Pose landmark coordinates:
▬▬▬▬▬▬▬▬▬▬
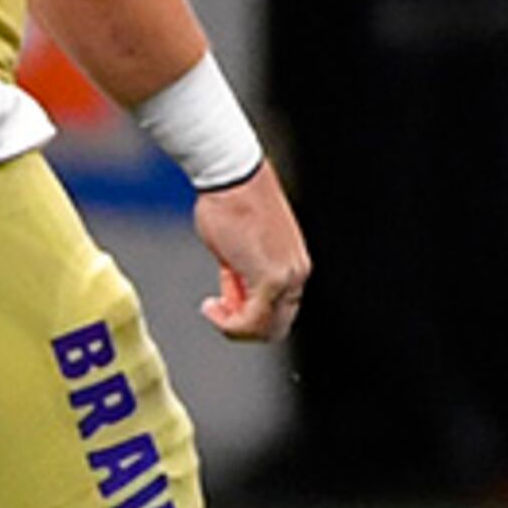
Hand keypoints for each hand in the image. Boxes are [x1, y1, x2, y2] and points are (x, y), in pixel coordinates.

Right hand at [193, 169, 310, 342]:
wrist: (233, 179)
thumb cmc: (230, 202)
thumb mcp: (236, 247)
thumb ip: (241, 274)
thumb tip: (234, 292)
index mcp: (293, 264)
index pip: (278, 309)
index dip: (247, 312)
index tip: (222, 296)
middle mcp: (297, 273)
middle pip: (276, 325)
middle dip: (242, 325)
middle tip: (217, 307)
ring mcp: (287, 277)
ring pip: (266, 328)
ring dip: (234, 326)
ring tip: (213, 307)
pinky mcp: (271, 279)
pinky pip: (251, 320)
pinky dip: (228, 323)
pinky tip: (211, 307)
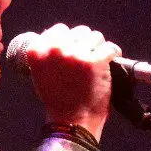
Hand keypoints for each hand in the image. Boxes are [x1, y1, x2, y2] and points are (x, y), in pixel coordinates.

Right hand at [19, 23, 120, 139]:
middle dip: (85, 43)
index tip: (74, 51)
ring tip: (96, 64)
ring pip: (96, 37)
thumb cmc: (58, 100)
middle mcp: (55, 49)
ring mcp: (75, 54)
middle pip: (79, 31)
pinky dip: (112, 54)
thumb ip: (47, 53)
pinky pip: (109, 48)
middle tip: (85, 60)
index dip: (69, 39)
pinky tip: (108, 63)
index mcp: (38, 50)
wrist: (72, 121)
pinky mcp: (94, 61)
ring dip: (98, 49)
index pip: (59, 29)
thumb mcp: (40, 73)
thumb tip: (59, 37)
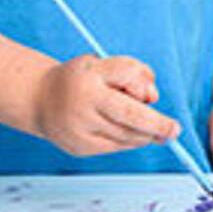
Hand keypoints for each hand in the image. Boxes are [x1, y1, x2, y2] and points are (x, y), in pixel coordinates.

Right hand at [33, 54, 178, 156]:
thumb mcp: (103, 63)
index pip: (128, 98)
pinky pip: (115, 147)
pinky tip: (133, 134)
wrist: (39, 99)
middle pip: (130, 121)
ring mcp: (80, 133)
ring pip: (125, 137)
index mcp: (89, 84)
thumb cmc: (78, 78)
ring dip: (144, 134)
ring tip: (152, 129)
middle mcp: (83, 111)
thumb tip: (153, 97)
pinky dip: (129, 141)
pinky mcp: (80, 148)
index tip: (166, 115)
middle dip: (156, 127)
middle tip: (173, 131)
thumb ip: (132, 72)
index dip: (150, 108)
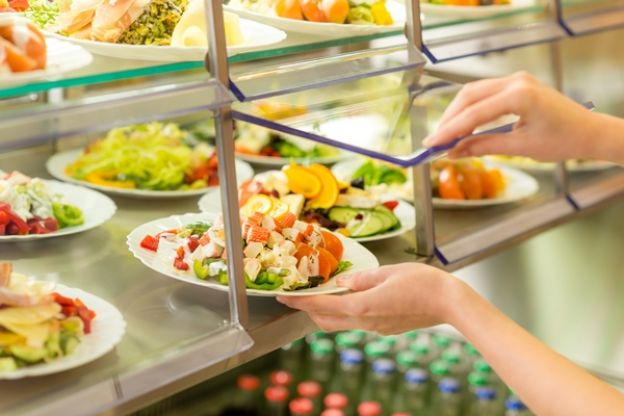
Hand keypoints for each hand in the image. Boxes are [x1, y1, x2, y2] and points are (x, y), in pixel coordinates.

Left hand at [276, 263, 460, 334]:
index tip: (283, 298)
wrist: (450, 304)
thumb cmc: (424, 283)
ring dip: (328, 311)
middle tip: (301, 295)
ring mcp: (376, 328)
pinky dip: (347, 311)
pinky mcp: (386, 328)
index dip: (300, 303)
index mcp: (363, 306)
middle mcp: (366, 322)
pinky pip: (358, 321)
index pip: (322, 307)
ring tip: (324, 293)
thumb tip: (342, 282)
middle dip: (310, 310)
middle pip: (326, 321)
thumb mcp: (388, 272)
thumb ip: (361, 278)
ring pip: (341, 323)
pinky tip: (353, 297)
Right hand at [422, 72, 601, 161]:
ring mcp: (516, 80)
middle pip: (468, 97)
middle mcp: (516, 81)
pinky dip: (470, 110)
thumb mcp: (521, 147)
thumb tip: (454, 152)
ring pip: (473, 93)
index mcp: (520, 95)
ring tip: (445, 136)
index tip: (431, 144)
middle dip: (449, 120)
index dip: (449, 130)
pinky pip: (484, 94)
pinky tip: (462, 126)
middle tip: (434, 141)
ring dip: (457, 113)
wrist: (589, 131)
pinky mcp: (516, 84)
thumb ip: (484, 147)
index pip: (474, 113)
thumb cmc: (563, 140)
▬▬▬▬▬▬▬▬▬▬
Beginning at the line with "index dip: (300, 303)" and ending at the last line of the entries, print every line exactly.

ANSWER FOR THE TASK:
index dip: (300, 303)
index mcp: (363, 306)
middle mcp: (366, 322)
pinky pip: (358, 321)
index pip: (322, 307)
ring tip: (324, 293)
thumb tip: (342, 282)
middle dip: (310, 310)
middle pip: (326, 321)
thumb mcp: (388, 272)
thumb ip: (361, 278)
ring pip: (341, 323)
pinky tip: (353, 297)
Right hand at [422, 72, 601, 161]:
ring mcp: (516, 80)
middle pip: (468, 97)
middle mcp: (516, 81)
pinky dip: (470, 110)
thumb mcp: (521, 147)
thumb tip: (454, 152)
ring pip: (473, 93)
index mcp: (520, 95)
ring tip: (445, 136)
index tip: (431, 144)
middle dip: (449, 120)
index dip: (449, 130)
pinky pip: (484, 94)
pinky tip: (462, 126)
middle tip: (434, 141)
ring dip: (457, 113)
wrist: (589, 131)
pinky mcp: (516, 84)
thumb ip: (484, 147)
index pip: (474, 113)
thumb cmc: (563, 140)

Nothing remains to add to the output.